ANZ envisions the Pound-Dollar exchange rate to be at 1.32 by mid-year and 1.34 by year-end. Regarding the Euro-Dollar, ANZ anticipates a mid-year level of 1.13, followed by an increase to 1.15 by year-end.
Bank of America
Bank of America's 2024 forecasts affirm its more bearish outlook on the U.S. Dollar compared to the consensus. Analysts at the bank suggest that Federal Reserve interest rate cuts "matter more for the market" than cuts at other central banks.
Bank of America anticipates the EUR/USD to surpass the 1.10 level in the coming months and ascend toward its fair value.
Thanos Vamvakidis, Head of G10 FX Strategy at Bank of America, mentioned in a media briefing that in 2023, he and his colleagues were more bullish than the consensus on the Dollar, but for 2024, the opposite is true.
The forthcoming weakness in the USD is expected to be based on the anticipation that U.S. economic growth will moderate, resulting in a smaller outperformance gap for the U.S. compared to other regions in a "U.S. recoupling."
Bank of America envisions the Pound-Dollar exchange rate to be at 1.26 by mid-2024 and rise to 1.31 by the end of the year.
The risk for those bearish on the USD is that the Federal Reserve maintains interest rates at higher levels for a more extended period than current market expectations, or if global markets succumb to a more severe-than-expected economic downturn.
Morgan Stanley
Morgan Stanley anticipates that the USD will remain robust as rate differentials continue to favor the USD.
Strategists at the Wall Street bank have identified selling Euro-Dollar as a top thematic trade for 2024. The level of Dollar strength projected by Morgan Stanley is expected to be noteworthy.

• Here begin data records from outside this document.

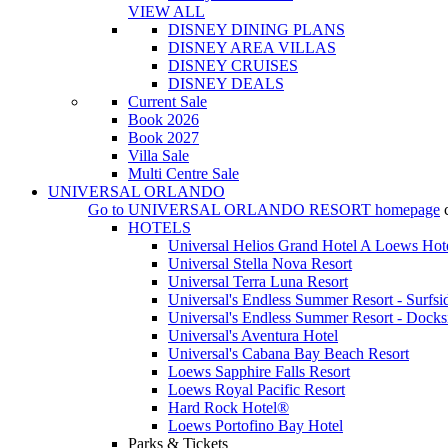
VIEW ALL
DISNEY DINING PLANS
DISNEY AREA VILLAS
DISNEY CRUISES
DISNEY DEALS
Current Sale
Book 2026
Book 2027
Villa Sale
Multi Centre Sale
UNIVERSAL ORLANDO
Go to
UNIVERSAL ORLANDO RESORT
homepage
HOTELS
Universal Helios Grand Hotel A Loews Hot
Universal Stella Nova Resort
Universal Terra Luna Resort
Universal's Endless Summer Resort - Surfsi
Universal's Endless Summer Resort - Docks
Universal's Aventura Hotel
Universal's Cabana Bay Beach Resort
Loews Sapphire Falls Resort
Loews Royal Pacific Resort
Hard Rock Hotel®
Loews Portofino Bay Hotel
Parks & Tickets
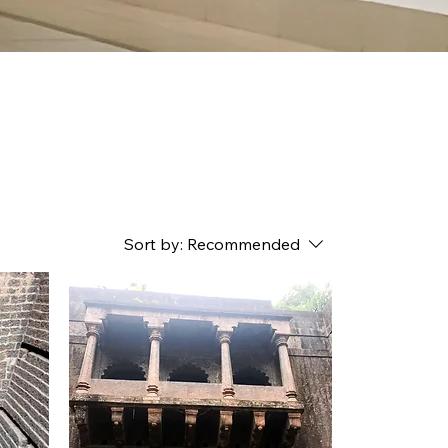
Sort by:
Recommended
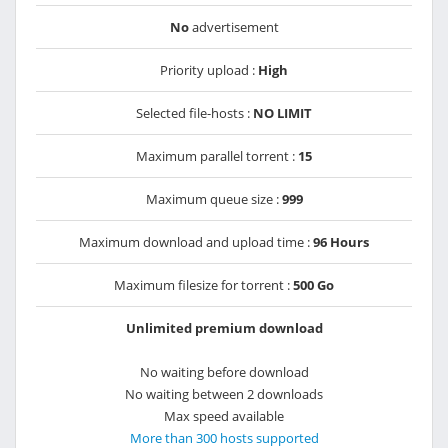
No
advertisement
Priority upload :
High
Selected file-hosts :
NO LIMIT
Maximum parallel torrent :
15
Maximum queue size :
999
Maximum download and upload time :
96 Hours
Maximum filesize for torrent :
500 Go
Unlimited premium download
No waiting before download
No waiting between 2 downloads
Max speed available
More than 300 hosts supported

"Our strategists forecast lower EUR/USD by year-end. Data in Europe continue to soften, with the risk of a technical recession rising further," says Morgan Stanley. The bank anticipates that EUR/USD will revert to parity by the first quarter of 2024 and remain around the 1.00 level for the majority of the year.
Danske Bank
Analysts at Danske Bank also maintain a positive outlook on the Dollar in 2024, although they acknowledge that the recent weakness in the currency may persist into early 2024.
Danske Bank anticipates that Euro-Dollar will trade at lower levels on a 6-12 month horizon, considering factors such as relative terms of trade, real rates (growth prospects), and relative unit labor costs.
Danske Bank maintains a strategic bearish outlook on EUR/USD and anticipates the pair to decline to 1.10 in three months, 1.07 in six months, and 1.05 in twelve months.
HSBC
HSBC's call for U.S. dollar strength in 2024 is a counter-consensus view.
HSBC's forecasts indicate that Euro-Dollar will trend lower, given the possibility that the Federal Reserve and other central banks may not be able to loosen monetary policy to the extent that markets anticipate.
Consequently, HSBC warns that there has already been a considerable amount of optimism expressed by markets, and the challenges for this optimism to be sustained are even greater now.
"We retain our expectation for a stronger USD during 2024, in contrast to the consensus," Daragh Maher, Head of Research for the Americas at HSBC, emphasizes the cautious outlook for the U.S. dollar.
HSBC's forecasts for Euro-Dollar include a projection of 1.06 by the end of the first quarter of 2024, 1.04 by mid-2024, 1.02 by the end of the third quarter, and 1.02 by year-end.
HSBC anticipates that 1.18 will serve as the anchor for the Pound to Dollar exchange rate from mid-year through to the end of the year.